Hello World
CM
cmpython at gmail.com
Sun Dec 21 02:45:33 EST 2014
On Sunday, December 21, 2014 2:44:50 AM UTC-5, CM wrote:
> On Sunday, December 21, 2014 1:45:02 AM UTC-5, Chris Angelico wrote:
> > On Sun, Dec 21, 2014 at 5:31 PM, Terry Reedy wrote:
> > > Just to be clear, writing to sys.stdout works fine in Idle.
> > >>>> import sys; sys.stdout.write('hello ')
> > > hello #2.7
> > >
> > > In 3.4, the number of chars? bytes? is returned and written also.
> > >
> > > Whether you mean something different by 'stdout' or not, I am not sure. The
> > > error is from writing to a non-existent file descriptor.
> >
> > That's because sys.stdout is replaced. But stdout itself, file
> > descriptor 1, is not available:
> >
> > >>> os.fdopen(1,"w").write("Hello, world\n")
> > Traceback (most recent call last):
> > File "<pyshell#4>", line 1, in <module>
> > os.fdopen(1,"w").write("Hello, world\n")

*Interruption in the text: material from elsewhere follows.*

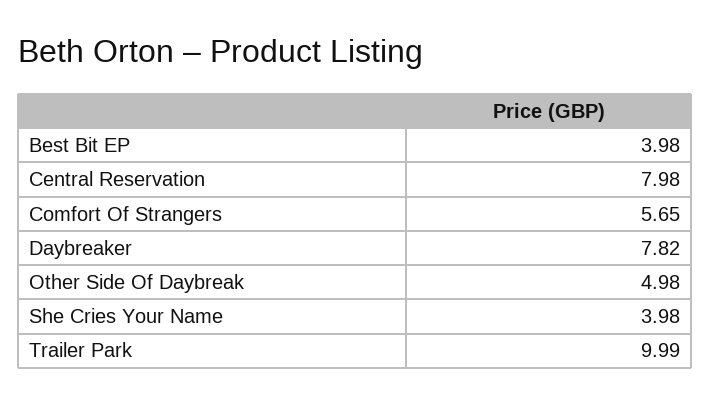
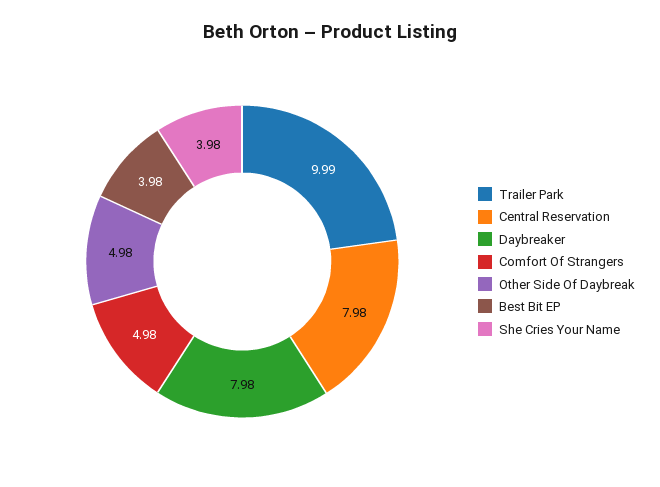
Comfort Of Strangers: 5.65 -> 4.98
Daybreaker: 7.82 -> 7.98

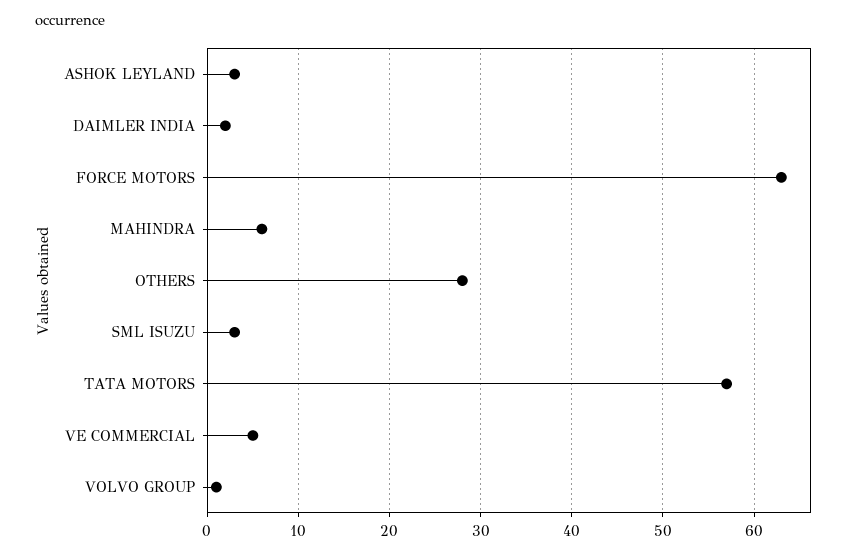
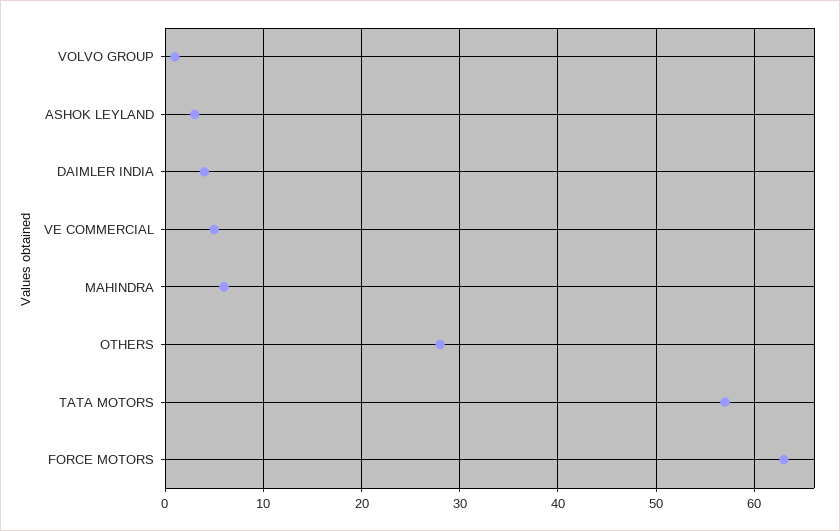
DAIMLER INDIA: 2 -> 4
SML ISUZU: 3 -> none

> > OSError: [Errno 9] Bad file descriptor
> >
> > This works fine in command-line Python, just not in IDLE. It's not
> > Windows vs Unix, it's Idle vs terminal.
> >
> > ChrisA
>
> Yes, just tested it on the same machine in the terminal and it prints:
>
> Hello, world!
> 13
Actually, there is no comma after Hello.